[BRANO SCELTO]

Non sono brava a giocare, ho fatto outing tante volte. Mi annoia. Appena mi siedo per terra con una bambolina o una macchinina o qualunque altro gioco, io inizio a sbagliare. Per giocare c’è papà Simo, zia Chami, nonna Mery. C’è invece una cosa, che amo fare: insegnare ai miei figli. E per me, insegnare loro a fare le cose, significa, pensate un po’, farlo giocando. Quando ho capito bene una cosa, il mio dono è quello di riuscire a spiegarla in modo semplice, fruibile. E mi piace farlo, mi piace condividerlo. Perché ho pazienza, perché ho la capacità di saper spiegare le cose in modo chiaro, ma soprattutto, di mettermi al livello di chi sta imparando, senza essere saccente. Il mio essere empatica, qui, mi aiuta molto. 

Questo lo faccio da sempre con i miei bambini, ma ora che abbiamo iniziato la prima elementare, nella nostra routine sono entrati a far parte anche i compiti.

I compiti nel week end, sono affari miei e di Mattia, (almeno finché non arriverà l’algebra e la fisica 🙂 ).

Iniziamo sempre un po’ litigando, ma poi, “scaldiamo i motori” e udite, udite, ci divertiamo pure. Quando lo vedo arrabbiarsi perché non riesce a fare qualcosa, quando inizia a piangere, prima lo strozzerei, poi tiro fuori tutte le risorse che ho e per prima cosa gli dico: tu ce la farai.

[/BRANO SCELTO]

ISTRUZIONI DI LAVORO: Trascrivete senza modifiche la parte del brano sui compiti che comincia con "Questo lo faccio" e termina con "anche i compiti.". Per svolgere il lavoro basatevi soltanto sul brano.

[DATI]

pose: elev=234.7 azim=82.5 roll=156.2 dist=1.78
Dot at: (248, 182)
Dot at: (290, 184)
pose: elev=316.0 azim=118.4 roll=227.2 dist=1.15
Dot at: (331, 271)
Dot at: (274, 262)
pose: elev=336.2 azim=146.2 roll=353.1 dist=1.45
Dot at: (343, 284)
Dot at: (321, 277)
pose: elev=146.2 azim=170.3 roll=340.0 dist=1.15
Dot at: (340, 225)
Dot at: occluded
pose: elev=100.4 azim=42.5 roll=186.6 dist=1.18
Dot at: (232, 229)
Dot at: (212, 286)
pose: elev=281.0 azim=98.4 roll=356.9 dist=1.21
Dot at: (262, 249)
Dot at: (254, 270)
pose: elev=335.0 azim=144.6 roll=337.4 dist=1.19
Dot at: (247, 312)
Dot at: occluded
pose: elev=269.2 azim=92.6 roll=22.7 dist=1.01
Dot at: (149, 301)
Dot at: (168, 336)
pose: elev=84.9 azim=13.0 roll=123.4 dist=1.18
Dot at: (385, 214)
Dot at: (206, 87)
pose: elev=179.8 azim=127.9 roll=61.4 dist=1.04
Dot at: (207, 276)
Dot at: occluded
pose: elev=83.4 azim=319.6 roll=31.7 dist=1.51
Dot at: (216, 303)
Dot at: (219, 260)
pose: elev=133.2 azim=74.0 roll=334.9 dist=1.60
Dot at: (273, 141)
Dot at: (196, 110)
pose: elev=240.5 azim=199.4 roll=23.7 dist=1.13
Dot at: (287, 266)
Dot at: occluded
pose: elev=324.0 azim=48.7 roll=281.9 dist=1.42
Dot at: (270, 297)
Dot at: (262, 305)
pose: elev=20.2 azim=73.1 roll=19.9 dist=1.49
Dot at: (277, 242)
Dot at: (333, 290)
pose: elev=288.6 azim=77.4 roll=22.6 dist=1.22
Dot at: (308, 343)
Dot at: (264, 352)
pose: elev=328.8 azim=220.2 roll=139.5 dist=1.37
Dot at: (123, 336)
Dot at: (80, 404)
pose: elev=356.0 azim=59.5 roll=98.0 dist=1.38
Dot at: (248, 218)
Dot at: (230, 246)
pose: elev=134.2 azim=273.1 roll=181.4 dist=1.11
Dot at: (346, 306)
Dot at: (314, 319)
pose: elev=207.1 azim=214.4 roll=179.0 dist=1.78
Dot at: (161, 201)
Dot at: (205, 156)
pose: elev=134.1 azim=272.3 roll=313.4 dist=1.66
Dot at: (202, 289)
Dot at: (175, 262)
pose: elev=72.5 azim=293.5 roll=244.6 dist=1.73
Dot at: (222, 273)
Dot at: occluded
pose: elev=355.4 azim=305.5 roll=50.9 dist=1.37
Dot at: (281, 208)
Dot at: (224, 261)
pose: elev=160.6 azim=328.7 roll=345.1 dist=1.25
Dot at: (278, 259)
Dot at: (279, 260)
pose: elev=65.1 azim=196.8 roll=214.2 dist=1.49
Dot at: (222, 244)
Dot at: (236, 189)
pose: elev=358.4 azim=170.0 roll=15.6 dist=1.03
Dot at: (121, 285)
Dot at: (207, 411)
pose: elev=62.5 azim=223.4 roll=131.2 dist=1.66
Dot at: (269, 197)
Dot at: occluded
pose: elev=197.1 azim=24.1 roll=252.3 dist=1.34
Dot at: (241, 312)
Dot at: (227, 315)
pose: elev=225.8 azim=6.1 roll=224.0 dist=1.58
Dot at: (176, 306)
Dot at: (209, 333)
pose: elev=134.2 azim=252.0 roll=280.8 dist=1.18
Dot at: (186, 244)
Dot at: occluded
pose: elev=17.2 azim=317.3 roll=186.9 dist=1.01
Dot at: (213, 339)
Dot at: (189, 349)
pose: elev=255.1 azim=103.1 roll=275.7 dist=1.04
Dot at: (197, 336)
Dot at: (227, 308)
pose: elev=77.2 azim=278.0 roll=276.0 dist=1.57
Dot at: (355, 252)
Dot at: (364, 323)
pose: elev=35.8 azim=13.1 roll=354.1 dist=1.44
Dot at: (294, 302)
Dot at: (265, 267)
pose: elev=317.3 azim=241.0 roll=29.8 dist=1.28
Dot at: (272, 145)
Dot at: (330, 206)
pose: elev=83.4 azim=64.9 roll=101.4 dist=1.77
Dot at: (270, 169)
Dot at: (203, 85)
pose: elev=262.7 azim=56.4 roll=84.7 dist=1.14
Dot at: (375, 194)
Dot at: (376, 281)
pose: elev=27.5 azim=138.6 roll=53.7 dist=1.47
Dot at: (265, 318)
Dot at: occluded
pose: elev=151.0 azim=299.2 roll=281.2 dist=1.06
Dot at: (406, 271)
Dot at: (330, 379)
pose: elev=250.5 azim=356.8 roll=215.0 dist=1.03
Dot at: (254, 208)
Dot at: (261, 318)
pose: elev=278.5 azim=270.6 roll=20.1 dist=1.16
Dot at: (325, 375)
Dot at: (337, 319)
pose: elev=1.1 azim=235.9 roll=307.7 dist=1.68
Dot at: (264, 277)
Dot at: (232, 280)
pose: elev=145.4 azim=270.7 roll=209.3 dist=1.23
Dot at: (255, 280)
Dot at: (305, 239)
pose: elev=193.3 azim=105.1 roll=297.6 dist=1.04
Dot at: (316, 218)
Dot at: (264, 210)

[/DATI]

SOLUZIONE PROPOSTA:
Questo lo faccio da sempre con i miei bambini, ma ora che abbiamo iniziato la prima elementare, nella nostra routine sono entrati a far parte anche i compiti.